The recent downpour — occurring on the weekend of the 23-25 February 2018 — has provided two-and-a-half months of drinking water supply to South East Queensland.
All but two of the Sunshine Coast drinking water dams are at 100 per cent capacity and spilling following the rainfall.
Minister for Natural Resources, Mines and Energy, Dr Anthony Lynham, said the rainfall had increased the capacity of the SEQ water grid by three per cent to 78 per cent.
On the Sunshine Coast, Baroon Pocket, is not full, remaining at 88 per cent while Cooloolabin Dam, which is nearing full supply at 95 per cent
“Water supply security on the Sunshine Coast dams is now the highest it’s been since May 2015,” Dr Lynham said.
“But with Baroon Pocket, the Coast’s largest dam, not full, Seqwater will continue to take action to bolster supply for the Sunshine Coast.
“In October (2017) Baroon Pocket Dam was at 45 per cent capacity after consecutive failed wet seasons and record low inflows,” Dr Lynham said.
Seqwater has been supplementing local supply on the Sunshine Coast since 2017 by moving water north from other parts of SEQ.
In addition, Seqwater is investing $20 million to increase the capacity of the grid to move more drinking water to the Sunshine Coast if required in the future.

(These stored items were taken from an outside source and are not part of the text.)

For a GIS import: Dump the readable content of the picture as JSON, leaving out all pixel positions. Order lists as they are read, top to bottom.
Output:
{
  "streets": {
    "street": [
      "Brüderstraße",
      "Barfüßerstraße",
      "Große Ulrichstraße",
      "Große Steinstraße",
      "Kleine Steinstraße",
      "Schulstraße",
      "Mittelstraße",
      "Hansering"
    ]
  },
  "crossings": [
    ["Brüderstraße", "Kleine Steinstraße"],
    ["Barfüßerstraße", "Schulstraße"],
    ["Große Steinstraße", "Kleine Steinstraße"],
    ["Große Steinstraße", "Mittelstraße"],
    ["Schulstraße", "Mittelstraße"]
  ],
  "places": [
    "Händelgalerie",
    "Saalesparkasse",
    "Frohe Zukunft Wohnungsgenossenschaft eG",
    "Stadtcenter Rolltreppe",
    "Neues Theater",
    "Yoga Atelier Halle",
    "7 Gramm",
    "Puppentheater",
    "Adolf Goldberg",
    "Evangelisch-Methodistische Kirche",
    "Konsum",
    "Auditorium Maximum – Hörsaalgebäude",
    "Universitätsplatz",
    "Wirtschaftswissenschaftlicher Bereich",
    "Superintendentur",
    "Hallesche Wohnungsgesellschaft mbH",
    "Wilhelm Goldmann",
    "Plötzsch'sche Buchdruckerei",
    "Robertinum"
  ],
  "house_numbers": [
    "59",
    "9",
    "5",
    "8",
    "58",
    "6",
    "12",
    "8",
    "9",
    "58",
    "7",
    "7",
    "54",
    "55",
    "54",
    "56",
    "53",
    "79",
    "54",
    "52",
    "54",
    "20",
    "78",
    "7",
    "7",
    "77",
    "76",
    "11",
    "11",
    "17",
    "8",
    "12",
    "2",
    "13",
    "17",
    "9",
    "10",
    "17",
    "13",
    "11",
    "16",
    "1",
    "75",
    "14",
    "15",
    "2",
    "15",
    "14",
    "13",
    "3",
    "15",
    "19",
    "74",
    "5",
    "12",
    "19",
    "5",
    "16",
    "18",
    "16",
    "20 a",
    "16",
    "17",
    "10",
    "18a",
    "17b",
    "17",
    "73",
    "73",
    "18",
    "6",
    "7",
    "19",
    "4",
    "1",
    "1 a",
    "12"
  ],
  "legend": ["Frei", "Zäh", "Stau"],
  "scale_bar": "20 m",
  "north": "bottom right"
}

Seqwater Acting Chief Executive Officer, Dan Spiller, said Sunshine Coast dams had historically provided the most reliable drinking water supply in South East Queensland, with regular and consistent wet seasons.
“However over the past three years this pattern has changed dramatically and 2017 highlighted how quickly our dam levels on the Sunshine Coast can drop away,’’ Mr Spiller said.
Most Sunshine Coast dams are at full capacity and spilling, including Ewen Maddock, Wappa and Poona as well as Lake Macdonald in Noosa and Cedar Pocket and Borumba in Gympie.
Hinze Dam and Little Nerang on the Gold Coast also received a top up.